Most patients who end up diagnosed with systemic sclerosis are initially seen by clinicians who do not specialize in this rare disease and may not be up-to-date on scleroderma diagnosis and treatments. The Scleroderma FAQ can be a helpful starting point for clinicians who are not scleroderma specialists in understanding current research-based approaches to scleroderma diagnosis and treatments. Additional resources such as the ANA and antibody testing series also provide practical information that can be helpful in systemic sclerosis diagnosis.
Current systemic scleroderma (SSc) treatment research focuses on two stages of the disease process: (1) immune system regulation / suppression, and 2) drugs that slow or stop fibrosis. To date, neither of these treatment approaches has been shown to be effective in fundamentally slowing SSc disease progression.
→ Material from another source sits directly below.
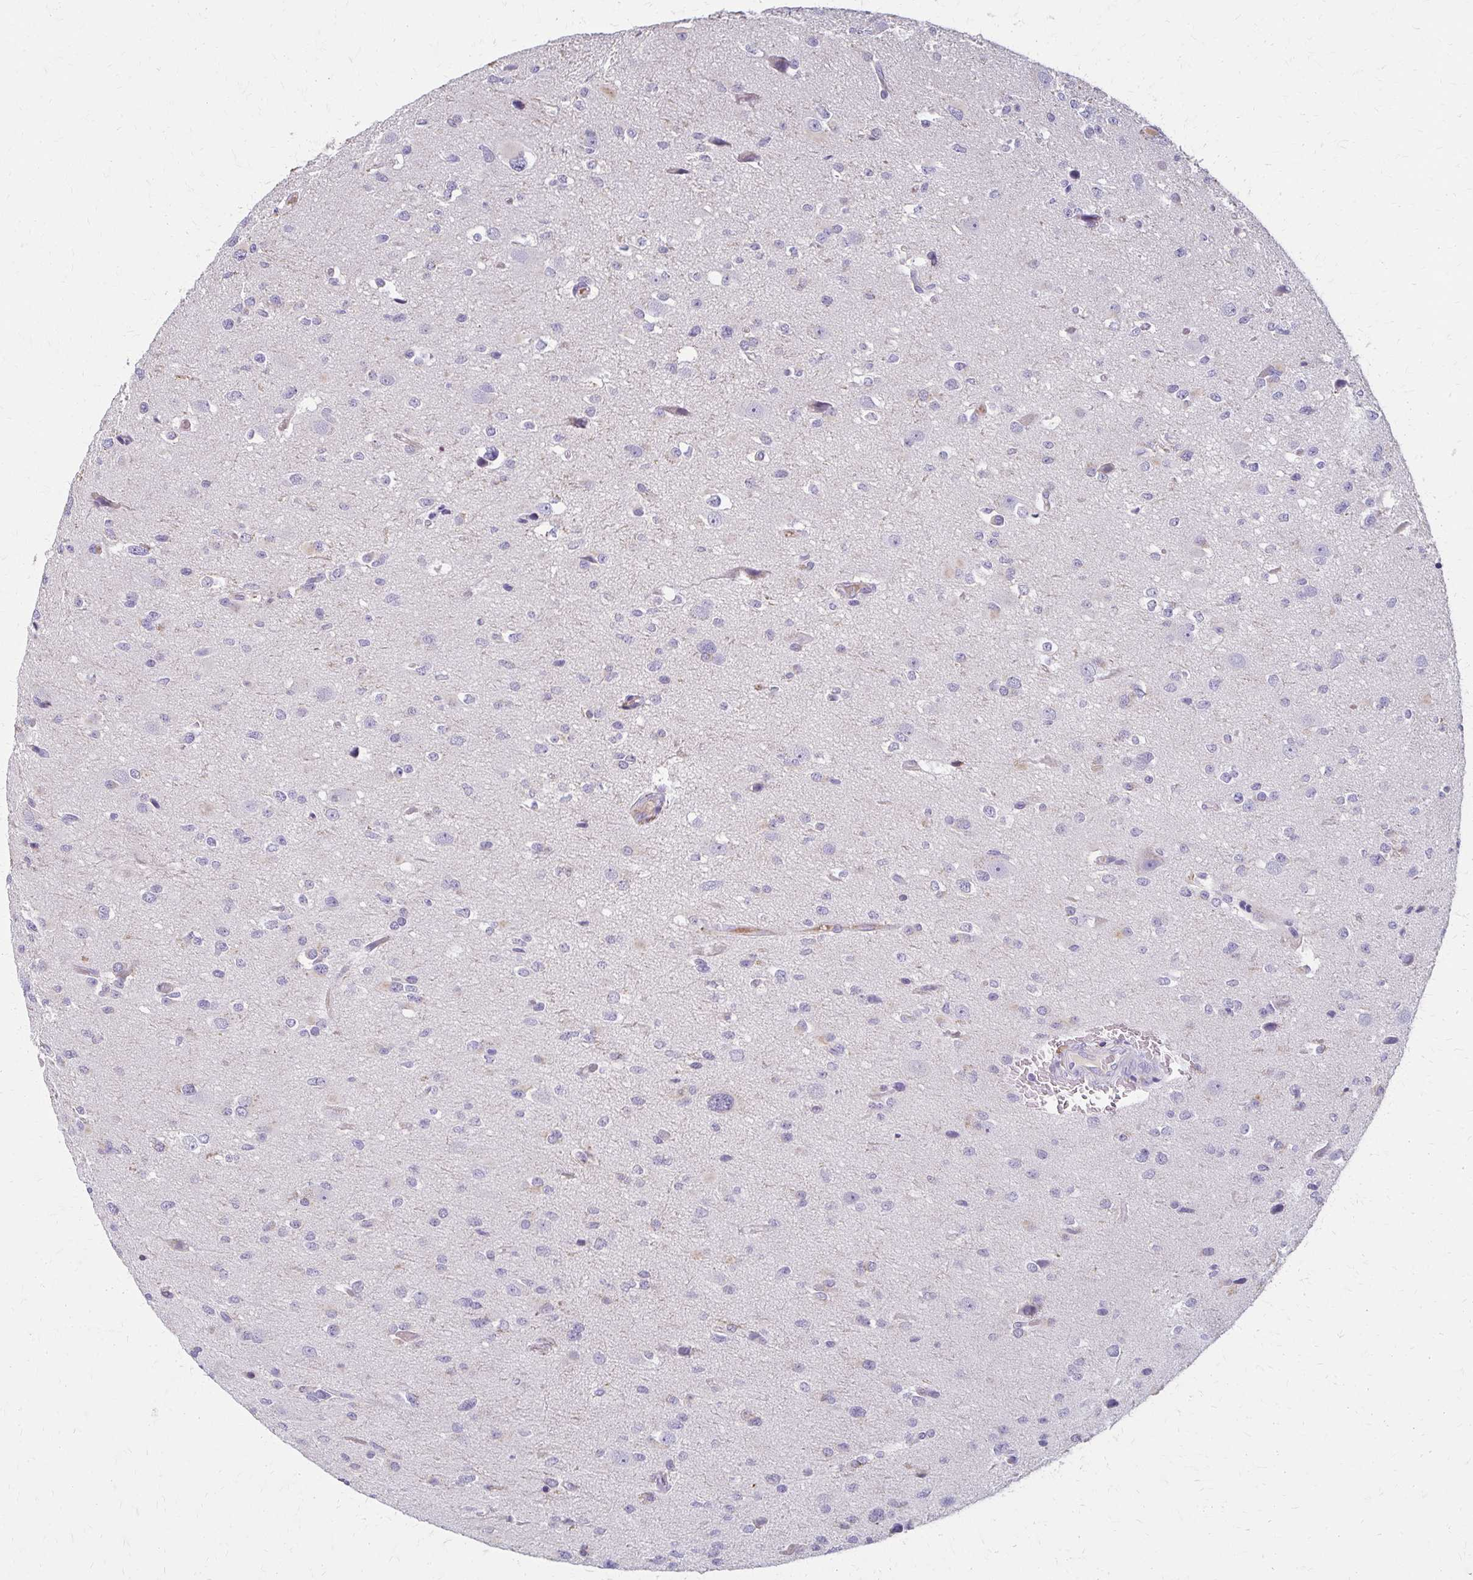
{"staining": {"intensity": "negative", "quantity": "none", "location": "none"}, "tissue": "glioma", "cell_type": "Tumor cells", "image_type": "cancer", "snomed": [{"axis": "morphology", "description": "Glioma, malignant, Low grade"}, {"axis": "topography", "description": "Brain"}], "caption": "Immunohistochemical staining of low-grade glioma (malignant) shows no significant staining in tumor cells. The staining is performed using DAB (3,3'-diaminobenzidine) brown chromogen with nuclei counter-stained in using hematoxylin.", "gene": "BBS12", "patient": {"sex": "female", "age": 32}}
While SSc is a complex disease that is not fully understood, research indicates that SSc is a disease of the microvascular system where repeated damage to the lining of the smallest blood vessels leads to the fibrotic processes that trigger the entire symptom cascade. There is a significant body of research that documents abnormal blood rheology (increased overall blood viscosity and abnormal clumping of red blood cells) in people with SSc. Our research focus is on better understanding the role of this abnormal blood rheology in systemic sclerosis pathogenesis and determining if treatments that target this early stage of the disease process may be more effective and safer than current treatment approaches that focus on immunosuppression.